All of the unique physical conditions of dimensional semiosis have already been observed and documented in the scientific literature. It is an intractable fact that a dimensional semiotic system is used to encode organic polymers inside the cell. The conclusion of intelligent action is therefore fully supported by the physical evidence, and is subject to falsification only by showing an unguided source capable of creating such a system.
The methodology used to detect an act of unknown intelligence in the cosmos is used to detect an act of unknown intelligence at the origin of life. In both of these cases the issue of authenticity (i.e. the reliability of the result) will come into play – and as it turns out, there is a meaningful correlation between the two cases.
If it came to pass that a narrow-band radio signal was received from across the vastness of space, the SETI institute would (enthusiastically) conclude that it had confirmed the presence of an unknown intelligence. If such a signal was received, there would be two things that could be objectively detected. First, there is the narrow-band “carrier” wave, and then there is the actual message encoded within that carrier wave. While it is possible that a strong carrier wave could be detected from deep space, the actual message (information) encoded within that signal would likely be either degraded or lost entirely over such an immense distance. SETI scientists understand this issue and have specifically set up their research to detect the narrow-band carrier wave because narrow-band waves are only known to be produced by artificial means. There is simply no rational conceptualization whereby inanimate forces come together to create narrow-band radio waves. They are, in fact, a distinct and reliable artifact of design.
Even so, there would likely be skeptics who would question the conclusions of the SETI scientists, given the simple fact that there is no way to actually whether or not some unknown combination of natural forces could have created the narrow-band signal (if one was received). But those dissenting voices would surely have to concede to our universal experience – narrow-band radio signals simply do not occur in nature without intelligence. In the end, there would be little empirical basis to support their objection.
However, there is one result that SETI scientists could produce that would immediately end all objections. This would be the case if SETI not only received a narrow-band carrier signal, but was also able to retrieve and translate the encoded message within that signal. In order to accomplish this, the researchers would have to isolate the representations within the signal medium and they would have to decipher the protocols that translate those representations into meaning. SETI researchers have already anticipated this exact opportunity; suggesting that even if the message was not decipherable, they would analyze it by other methodologies, perhaps (for instance) to determine how much information the message contained.
As a matter of brute fact, it would be the discovery of this semiotic content within the signal that would immediately end all questions as to its intelligent origin.

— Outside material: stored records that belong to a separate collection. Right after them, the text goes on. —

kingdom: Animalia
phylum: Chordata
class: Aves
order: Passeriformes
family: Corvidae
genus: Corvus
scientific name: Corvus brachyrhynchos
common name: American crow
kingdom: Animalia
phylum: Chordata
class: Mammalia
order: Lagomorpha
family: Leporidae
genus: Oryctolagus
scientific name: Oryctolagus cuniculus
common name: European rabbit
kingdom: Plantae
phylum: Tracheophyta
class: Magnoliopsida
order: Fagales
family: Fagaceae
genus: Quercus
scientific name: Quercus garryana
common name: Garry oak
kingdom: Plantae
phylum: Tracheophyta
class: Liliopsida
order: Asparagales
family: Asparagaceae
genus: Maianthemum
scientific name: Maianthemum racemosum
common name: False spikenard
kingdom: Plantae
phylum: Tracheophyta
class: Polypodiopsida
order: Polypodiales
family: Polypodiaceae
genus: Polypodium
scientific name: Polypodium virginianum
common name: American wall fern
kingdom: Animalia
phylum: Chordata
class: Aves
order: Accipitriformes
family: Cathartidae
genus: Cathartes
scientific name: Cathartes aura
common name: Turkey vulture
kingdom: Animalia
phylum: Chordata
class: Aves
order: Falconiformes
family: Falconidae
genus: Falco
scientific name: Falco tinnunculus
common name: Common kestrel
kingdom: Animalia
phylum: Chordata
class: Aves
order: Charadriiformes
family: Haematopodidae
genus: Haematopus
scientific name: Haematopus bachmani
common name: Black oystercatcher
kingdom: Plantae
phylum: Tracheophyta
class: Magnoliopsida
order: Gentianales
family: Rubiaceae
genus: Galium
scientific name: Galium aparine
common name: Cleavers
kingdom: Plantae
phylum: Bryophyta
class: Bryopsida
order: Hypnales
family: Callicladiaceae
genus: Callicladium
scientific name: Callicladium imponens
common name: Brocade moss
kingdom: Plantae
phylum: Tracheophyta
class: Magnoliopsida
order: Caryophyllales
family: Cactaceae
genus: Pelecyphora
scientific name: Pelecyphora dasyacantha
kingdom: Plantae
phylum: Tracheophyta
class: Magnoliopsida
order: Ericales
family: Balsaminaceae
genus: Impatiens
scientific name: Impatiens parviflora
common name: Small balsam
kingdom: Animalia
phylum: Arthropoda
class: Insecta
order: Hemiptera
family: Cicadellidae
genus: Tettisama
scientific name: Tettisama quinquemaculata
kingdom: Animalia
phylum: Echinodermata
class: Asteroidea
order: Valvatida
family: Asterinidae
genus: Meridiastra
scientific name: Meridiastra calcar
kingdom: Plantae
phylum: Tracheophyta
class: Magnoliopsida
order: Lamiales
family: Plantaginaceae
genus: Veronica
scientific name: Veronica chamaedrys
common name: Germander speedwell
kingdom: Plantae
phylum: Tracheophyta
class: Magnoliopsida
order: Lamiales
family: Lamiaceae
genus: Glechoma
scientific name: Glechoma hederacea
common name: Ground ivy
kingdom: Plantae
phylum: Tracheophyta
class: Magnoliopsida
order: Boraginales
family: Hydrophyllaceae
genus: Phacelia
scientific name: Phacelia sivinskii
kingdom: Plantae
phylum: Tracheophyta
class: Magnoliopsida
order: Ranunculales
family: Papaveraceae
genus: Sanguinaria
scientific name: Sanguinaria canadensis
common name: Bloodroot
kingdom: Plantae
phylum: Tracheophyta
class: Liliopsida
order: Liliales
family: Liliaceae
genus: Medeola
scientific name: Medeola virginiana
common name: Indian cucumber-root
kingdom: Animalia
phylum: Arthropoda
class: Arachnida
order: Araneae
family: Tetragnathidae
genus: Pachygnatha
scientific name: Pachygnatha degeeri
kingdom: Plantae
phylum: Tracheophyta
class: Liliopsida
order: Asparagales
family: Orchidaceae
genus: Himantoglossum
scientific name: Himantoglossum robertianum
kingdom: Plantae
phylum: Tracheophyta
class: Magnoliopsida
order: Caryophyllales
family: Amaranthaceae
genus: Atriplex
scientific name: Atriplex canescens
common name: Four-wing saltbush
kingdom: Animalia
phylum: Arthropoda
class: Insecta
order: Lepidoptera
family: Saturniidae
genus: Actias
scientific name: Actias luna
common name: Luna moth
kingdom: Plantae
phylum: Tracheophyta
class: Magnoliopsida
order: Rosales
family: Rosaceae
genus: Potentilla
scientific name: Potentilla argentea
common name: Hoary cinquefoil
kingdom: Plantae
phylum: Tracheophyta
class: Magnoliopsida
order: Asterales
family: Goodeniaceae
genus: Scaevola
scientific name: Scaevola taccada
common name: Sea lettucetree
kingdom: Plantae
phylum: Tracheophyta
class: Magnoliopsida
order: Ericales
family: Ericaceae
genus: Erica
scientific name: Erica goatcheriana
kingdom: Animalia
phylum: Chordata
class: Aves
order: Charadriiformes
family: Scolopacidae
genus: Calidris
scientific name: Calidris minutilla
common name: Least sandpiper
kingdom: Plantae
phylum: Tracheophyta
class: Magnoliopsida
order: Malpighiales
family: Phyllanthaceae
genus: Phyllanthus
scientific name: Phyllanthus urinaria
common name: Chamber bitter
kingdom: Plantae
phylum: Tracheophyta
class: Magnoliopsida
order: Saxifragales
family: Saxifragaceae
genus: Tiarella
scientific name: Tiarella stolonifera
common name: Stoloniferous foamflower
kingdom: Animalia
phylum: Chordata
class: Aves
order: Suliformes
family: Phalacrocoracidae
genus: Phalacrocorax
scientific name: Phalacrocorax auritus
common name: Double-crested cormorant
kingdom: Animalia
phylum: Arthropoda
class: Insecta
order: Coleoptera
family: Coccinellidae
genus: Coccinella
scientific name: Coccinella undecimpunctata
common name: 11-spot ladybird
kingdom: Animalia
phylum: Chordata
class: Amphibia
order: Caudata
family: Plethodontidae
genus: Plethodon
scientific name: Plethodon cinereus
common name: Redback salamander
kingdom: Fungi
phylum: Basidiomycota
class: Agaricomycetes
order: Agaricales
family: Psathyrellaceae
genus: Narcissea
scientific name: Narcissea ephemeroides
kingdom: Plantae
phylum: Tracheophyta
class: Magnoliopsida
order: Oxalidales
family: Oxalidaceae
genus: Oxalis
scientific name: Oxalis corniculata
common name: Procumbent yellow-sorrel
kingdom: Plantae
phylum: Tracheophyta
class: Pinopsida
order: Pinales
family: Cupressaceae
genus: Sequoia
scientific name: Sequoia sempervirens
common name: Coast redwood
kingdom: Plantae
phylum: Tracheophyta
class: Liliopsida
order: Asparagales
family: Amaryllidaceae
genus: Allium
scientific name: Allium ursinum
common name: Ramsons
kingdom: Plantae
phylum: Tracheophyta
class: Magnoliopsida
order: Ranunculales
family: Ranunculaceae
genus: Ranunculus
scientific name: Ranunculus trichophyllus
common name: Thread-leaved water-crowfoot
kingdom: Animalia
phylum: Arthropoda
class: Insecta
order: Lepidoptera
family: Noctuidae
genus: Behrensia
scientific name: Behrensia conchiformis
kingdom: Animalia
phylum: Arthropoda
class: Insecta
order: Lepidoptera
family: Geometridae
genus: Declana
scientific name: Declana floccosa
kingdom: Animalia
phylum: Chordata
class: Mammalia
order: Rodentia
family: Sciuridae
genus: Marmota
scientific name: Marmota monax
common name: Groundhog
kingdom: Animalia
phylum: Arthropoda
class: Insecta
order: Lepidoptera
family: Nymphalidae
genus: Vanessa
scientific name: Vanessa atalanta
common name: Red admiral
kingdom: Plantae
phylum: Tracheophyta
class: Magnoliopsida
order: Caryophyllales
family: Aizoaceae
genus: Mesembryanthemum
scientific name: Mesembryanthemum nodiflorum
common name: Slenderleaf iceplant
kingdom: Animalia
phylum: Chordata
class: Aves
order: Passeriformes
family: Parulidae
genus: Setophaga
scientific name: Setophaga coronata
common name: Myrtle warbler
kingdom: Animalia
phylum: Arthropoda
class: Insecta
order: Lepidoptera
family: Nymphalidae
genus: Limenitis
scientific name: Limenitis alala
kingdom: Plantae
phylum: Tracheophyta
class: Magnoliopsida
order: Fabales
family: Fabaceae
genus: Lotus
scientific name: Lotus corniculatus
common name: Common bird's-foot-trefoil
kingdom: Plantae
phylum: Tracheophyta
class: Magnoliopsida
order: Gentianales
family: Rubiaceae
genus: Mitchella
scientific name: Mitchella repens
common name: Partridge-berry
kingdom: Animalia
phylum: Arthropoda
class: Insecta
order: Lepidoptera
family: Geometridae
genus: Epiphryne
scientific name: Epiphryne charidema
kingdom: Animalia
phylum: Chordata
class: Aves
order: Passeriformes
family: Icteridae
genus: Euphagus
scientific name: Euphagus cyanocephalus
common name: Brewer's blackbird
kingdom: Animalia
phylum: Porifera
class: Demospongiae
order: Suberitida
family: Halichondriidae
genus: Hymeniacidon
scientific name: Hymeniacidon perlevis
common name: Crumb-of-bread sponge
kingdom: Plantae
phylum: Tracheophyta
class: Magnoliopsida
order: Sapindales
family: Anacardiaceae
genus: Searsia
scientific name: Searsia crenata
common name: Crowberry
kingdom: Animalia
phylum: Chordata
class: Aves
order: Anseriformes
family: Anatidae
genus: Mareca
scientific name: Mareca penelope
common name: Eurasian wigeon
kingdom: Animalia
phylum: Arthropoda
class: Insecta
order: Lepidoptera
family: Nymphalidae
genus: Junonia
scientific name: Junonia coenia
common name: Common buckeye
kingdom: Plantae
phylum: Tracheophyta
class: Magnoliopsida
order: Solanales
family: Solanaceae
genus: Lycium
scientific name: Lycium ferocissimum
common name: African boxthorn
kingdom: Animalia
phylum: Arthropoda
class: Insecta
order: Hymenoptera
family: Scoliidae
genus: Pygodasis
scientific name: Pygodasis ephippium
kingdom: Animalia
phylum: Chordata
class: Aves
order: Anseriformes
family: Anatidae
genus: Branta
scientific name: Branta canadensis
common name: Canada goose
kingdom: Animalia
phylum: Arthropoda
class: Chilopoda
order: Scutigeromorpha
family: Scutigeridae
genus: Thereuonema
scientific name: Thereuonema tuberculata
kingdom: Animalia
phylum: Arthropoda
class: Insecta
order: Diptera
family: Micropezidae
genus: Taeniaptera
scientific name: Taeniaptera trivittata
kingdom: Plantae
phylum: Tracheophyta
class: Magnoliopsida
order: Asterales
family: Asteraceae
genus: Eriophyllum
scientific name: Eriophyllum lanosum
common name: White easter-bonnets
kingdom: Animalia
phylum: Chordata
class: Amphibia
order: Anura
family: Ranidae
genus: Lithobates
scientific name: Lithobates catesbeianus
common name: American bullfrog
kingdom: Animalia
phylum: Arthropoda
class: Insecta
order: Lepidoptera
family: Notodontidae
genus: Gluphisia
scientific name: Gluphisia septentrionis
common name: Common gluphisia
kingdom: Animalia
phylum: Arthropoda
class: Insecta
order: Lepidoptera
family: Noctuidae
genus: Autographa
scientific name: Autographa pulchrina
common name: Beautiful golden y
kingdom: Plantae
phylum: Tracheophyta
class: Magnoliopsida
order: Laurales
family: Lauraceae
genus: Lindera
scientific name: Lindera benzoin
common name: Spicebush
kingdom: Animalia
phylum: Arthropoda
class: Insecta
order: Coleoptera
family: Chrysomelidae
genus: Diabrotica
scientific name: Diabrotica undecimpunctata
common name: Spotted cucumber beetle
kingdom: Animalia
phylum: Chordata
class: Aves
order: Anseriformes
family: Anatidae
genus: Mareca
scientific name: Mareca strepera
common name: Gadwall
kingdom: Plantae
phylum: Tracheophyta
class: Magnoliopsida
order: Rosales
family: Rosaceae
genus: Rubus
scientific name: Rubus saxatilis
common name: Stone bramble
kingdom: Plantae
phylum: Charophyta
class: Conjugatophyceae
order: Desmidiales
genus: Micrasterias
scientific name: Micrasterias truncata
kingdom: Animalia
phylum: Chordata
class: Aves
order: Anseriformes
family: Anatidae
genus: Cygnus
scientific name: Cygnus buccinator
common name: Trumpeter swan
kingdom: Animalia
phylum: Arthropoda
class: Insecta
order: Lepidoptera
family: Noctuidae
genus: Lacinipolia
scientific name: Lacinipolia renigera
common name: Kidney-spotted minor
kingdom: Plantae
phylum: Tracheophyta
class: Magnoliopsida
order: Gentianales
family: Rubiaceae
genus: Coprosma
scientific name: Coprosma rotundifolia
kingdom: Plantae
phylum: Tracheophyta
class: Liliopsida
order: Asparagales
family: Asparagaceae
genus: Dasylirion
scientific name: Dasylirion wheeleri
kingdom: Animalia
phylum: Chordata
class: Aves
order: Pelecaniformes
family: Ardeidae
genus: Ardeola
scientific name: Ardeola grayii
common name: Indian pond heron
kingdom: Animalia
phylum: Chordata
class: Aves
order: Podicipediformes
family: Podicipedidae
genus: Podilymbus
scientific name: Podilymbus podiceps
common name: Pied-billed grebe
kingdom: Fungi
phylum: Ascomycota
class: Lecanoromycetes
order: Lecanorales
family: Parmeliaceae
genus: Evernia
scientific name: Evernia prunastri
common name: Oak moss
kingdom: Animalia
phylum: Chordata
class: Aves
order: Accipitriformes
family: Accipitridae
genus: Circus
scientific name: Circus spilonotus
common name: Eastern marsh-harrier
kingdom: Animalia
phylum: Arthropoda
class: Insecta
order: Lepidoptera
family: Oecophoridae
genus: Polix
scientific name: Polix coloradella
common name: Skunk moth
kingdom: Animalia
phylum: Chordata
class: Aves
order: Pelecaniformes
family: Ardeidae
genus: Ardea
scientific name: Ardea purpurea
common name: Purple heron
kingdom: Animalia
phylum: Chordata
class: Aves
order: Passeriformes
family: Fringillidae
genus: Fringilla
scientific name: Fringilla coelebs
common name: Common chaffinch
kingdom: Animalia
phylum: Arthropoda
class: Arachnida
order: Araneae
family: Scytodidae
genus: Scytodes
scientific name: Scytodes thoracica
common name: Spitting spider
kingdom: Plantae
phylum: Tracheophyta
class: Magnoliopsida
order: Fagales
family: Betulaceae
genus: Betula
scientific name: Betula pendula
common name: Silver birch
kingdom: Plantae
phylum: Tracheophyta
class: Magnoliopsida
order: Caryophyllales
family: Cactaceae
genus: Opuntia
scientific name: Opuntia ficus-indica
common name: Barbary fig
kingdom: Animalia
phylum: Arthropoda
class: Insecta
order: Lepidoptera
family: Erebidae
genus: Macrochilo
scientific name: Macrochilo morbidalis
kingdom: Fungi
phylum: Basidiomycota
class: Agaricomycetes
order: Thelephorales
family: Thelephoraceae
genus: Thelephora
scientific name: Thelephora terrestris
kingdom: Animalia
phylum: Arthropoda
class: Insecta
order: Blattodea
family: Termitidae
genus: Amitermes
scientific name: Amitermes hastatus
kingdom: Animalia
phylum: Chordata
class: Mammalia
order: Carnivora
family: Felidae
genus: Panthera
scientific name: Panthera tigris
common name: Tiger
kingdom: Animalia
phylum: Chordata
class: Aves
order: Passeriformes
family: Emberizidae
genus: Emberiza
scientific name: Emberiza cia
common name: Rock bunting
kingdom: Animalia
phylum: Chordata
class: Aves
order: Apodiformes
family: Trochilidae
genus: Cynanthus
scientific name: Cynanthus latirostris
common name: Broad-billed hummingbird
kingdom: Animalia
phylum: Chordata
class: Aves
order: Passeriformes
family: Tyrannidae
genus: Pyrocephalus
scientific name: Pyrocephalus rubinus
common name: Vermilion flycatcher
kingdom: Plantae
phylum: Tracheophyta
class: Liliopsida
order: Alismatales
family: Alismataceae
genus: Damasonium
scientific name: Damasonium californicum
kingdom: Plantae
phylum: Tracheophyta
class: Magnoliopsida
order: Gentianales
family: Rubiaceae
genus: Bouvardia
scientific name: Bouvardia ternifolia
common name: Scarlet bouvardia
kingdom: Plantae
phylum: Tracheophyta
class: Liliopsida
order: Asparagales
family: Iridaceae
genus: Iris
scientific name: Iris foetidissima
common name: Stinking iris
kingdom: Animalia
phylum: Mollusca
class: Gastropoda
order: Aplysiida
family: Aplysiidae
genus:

Its authenticity would become unquestionable based squarely upon the presence of that semiotic content. It simply cannot go unnoticed that the very observation that would make the SETI results unquestionable is the very observation already made within the genome of every living thing on earth. And just as it is in the case of narrow-band radio signals, there is simply no rational conceptualization whereby inanimate forces come together to create a system of spatially-oriented representations, as well as the rules to translate those representations into meaningful effects. Such things are, in fact, a distinct and reliable artifact of design.